Last season the country managed to break all the records since the production of wheat started in 1966 where Zimbabwe achieved 375 000 tonnes of wheat last year from 81 000 ha. Speaking during a wheat field day held at Middlepose farm in Makoni district, Permanent Secretary for Lands, Agriculture, Fisheries, Water and rural Development Dr John Basera said the agriculture recovery growth plan had reverses the negative trends in terms of food production in the country.
He said wheat exports should start as soon as possible adding that farmers should employ good agronomic practices to enhance wheat productivity.
“Our plan was to achieve wheat self-sufficiency at all costs. Currently in about three to four months we will start to export wheat in October to November. We need import substitution because we keep saving our hard foreign currency so that we create more jobs because the moment we import container loads of grain or wheat we are exporting container loads of jobs. We are food secure as a country so we need food security first as one of the fundamental start up building blocks for the growth of our economy,” he said.
“Good agronomic practices are the only ways to increase productivity so we need to be targeting to export our first tonne of wheat this year. We are now coming back as the bread basket of Southern Africa,” he said.
Recently, Dr Basera said farmers should take advantage of the wheat markets that are in Mozambique adding that the geopolitical conflicts in the Eastern Europe also taught Africa to look more inward since Russia and Ukraine control 30 percent of the global wheat exports.

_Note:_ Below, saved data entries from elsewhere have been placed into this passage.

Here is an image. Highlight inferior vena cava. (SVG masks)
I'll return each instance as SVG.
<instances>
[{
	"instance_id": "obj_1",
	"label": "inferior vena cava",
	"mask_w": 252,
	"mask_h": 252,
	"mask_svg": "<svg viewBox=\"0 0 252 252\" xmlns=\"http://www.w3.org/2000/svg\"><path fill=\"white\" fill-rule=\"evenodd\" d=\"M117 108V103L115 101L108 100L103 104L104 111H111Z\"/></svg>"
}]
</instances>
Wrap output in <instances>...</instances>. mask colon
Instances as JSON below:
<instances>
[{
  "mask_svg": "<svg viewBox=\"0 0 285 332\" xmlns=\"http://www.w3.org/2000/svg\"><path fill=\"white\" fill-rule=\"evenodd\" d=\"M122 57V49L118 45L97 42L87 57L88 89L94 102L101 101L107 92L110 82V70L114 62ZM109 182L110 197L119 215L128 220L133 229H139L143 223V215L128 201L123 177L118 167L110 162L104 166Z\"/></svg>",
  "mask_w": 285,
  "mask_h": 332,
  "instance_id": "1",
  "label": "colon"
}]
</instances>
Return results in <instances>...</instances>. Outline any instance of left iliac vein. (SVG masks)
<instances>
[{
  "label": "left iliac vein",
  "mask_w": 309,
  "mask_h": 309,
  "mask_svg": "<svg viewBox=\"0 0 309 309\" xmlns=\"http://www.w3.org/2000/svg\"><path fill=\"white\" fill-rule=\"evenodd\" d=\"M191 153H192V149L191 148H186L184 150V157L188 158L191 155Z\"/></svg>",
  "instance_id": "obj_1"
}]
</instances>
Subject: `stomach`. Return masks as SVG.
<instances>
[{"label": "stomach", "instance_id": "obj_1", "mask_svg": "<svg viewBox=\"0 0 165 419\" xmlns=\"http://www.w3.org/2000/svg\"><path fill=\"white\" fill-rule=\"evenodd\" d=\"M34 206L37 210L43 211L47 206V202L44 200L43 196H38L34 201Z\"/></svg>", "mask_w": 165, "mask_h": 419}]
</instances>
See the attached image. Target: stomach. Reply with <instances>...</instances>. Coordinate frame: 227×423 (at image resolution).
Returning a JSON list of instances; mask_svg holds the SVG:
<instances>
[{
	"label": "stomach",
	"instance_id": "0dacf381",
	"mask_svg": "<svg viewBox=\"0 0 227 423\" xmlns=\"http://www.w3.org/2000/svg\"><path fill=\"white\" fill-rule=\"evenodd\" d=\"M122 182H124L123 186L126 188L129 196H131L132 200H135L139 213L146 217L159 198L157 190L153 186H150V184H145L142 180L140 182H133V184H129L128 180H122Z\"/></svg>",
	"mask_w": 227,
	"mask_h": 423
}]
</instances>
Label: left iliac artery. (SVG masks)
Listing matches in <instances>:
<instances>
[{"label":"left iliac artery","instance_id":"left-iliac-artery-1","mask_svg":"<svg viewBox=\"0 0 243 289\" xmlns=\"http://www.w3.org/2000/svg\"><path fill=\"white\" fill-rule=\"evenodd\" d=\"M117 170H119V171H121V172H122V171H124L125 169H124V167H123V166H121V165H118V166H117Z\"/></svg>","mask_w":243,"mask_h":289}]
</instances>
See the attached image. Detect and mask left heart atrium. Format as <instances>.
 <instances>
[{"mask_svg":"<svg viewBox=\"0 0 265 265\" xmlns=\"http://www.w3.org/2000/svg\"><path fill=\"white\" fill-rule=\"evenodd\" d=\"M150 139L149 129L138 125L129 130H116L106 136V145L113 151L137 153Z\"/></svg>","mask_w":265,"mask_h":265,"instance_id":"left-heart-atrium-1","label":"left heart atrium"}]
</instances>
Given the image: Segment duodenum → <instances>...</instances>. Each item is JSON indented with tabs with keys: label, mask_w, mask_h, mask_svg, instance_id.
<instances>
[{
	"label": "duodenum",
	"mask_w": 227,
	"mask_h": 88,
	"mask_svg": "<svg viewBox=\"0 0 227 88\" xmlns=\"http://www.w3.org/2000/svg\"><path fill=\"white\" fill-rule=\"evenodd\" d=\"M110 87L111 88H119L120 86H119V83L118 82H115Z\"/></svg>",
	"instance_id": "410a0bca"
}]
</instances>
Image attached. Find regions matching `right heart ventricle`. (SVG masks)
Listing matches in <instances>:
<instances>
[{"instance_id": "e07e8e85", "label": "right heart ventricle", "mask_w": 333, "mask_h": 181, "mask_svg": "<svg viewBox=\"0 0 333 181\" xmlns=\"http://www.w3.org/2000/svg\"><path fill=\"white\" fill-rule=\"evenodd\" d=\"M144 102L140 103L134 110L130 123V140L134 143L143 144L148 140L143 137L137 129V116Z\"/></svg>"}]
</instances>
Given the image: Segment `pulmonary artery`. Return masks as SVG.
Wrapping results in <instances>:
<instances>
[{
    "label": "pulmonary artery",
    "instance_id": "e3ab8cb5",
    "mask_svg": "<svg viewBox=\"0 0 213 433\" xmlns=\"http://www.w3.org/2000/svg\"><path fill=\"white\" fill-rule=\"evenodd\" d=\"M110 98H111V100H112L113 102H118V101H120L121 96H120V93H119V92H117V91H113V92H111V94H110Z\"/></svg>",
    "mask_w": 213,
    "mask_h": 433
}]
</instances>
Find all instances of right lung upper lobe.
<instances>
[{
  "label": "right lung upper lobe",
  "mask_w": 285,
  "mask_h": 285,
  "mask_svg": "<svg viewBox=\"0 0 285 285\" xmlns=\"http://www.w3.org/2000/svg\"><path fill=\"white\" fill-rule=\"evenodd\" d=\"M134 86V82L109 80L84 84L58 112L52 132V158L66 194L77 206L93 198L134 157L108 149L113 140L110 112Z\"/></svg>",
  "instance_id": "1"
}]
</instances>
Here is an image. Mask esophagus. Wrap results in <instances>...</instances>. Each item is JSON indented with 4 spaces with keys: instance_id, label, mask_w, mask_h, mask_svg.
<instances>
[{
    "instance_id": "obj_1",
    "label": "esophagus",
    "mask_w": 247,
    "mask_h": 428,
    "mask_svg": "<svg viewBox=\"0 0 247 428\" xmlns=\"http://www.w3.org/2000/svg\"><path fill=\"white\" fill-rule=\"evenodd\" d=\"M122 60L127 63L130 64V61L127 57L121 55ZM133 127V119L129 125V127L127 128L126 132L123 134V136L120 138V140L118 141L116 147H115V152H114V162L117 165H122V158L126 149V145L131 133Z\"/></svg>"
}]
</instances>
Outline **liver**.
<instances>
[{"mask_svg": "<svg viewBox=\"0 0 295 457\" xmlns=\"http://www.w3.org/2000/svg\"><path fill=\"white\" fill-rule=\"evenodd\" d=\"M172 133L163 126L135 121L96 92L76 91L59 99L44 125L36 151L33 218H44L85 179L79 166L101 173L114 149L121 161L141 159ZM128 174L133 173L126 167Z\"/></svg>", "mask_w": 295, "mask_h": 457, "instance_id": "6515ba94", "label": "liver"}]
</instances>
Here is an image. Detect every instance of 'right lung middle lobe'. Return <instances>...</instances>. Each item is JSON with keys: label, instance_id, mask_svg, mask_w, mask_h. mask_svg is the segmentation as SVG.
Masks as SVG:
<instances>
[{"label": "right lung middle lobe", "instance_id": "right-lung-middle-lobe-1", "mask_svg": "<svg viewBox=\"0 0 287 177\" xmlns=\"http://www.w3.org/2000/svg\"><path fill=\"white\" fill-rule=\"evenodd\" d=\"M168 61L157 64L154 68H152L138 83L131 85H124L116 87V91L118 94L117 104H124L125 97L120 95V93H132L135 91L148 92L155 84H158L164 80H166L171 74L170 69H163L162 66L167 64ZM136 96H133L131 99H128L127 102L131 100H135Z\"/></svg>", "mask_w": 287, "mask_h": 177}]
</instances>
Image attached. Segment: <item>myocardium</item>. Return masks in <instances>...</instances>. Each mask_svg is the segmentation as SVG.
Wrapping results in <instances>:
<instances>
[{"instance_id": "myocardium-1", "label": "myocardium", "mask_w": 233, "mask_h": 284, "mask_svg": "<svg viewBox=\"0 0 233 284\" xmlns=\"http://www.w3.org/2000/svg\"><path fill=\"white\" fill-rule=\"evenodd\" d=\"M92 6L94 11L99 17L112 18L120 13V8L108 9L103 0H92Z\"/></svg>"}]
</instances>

Minister of State for Provincial Affairs and Devolution responsible for Manicaland Cde Nokuthula Matsikenyere applauded Manicaland for participating and contributing immensely in food security in farming and horticulture.
“This season we had a target of 10 000 hectares of wheat but we surpassed our target and we have 11 867ha which is quite remarkable. I would like to thank President Mnangagwa for supplying fertilisers and seed for wheat production and other support programmes. What we are geared now is higher yields of the planted crops. Let’s work together and get higher yields in our crops and in preparation for summer,” she said.
Seed Co Zimbabwe head of agronomy services Mrs Wendy Madzura said it is important to employ good agronomic practices to any cropping venture to unlock the value.“When wheat is at the vegetative stage, booting to heading stage, we encourage our framers to employ good agronomic practices by following acronym FINAL which means fertilisation, irrigation, nurturing followed by analysis coupled with love for your crop and environment so in fertiliser management farmers should understand that it contributes to the quality and quantity of the crop.
She said the irrigation schedule should depend on the soil type with sandy soils needing more frequent visits with more water since it loose more water faster than clay soils.Farmers this year are optimistic that a good harvest is ahead of them because of the availability of water and electricity supplies.
Mrs Monica Mukaro of Makoni South in ward 25 indicted that she is looking ahead for harvest.“This season there is a possibility of achieving more, so far no disruptions on electricity, we are irrigating well. So we are still working with agronomists and extension workers so as to increase productivity,” she said. Middlepose farm manager Mr Tatenda Mhuru said this season he is expecting six tonnes per hectare.“We are expecting better yields this season compared to the previous season. We managed to take our soils to testing so we are sure this season we can make it,” he said.
This season Government is well prepared in supporting wheat better than the previous seasons as it is working closely with important stakeholders such as ZESA and ZINWA to ensure that there is uninterrupted power supply as well enough water for irrigation to maintain wheat surpluses.